> _WHAT IS REQUIRED_
In the listing that follows, the lines starting at the one containing "সিইসি কাজী রকিবউদ্দীন" and ending at the one containing "থানার পুলিশ আবেদন" are to be returned exactly, both boundary lines included, and no others.

> _DATA FOR THE TASK_
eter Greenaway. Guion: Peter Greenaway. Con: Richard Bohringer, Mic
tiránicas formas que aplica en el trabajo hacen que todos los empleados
---
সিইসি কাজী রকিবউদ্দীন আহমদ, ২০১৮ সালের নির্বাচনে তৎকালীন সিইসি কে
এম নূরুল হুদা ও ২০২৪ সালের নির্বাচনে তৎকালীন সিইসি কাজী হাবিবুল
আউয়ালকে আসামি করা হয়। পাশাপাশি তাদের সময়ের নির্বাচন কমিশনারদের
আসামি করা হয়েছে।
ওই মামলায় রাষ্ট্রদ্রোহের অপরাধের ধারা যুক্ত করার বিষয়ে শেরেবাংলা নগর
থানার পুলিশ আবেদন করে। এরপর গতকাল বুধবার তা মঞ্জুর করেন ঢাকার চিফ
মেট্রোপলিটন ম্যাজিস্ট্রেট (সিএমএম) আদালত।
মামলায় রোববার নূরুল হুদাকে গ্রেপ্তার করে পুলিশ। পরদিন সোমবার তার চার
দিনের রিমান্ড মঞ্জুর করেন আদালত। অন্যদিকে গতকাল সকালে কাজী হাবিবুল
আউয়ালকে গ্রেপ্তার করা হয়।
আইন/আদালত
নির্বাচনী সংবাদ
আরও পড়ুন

> _ANSWER SECTION_
সিইসি কাজী রকিবউদ্দীন আহমদ, ২০১৮ সালের নির্বাচনে তৎকালীন সিইসি কে
এম নূরুল হুদা ও ২০২৪ সালের নির্বাচনে তৎকালীন সিইসি কাজী হাবিবুল
আউয়ালকে আসামি করা হয়। পাশাপাশি তাদের সময়ের নির্বাচন কমিশনারদের
আসামি করা হয়েছে।
ওই মামলায় রাষ্ট্রদ্রোহের অপরাধের ধারা যুক্ত করার বিষয়ে শেরেবাংলা নগর
থানার পুলিশ আবেদন করে। এরপর গতকাল বুধবার তা মঞ্জুর করেন ঢাকার চিফ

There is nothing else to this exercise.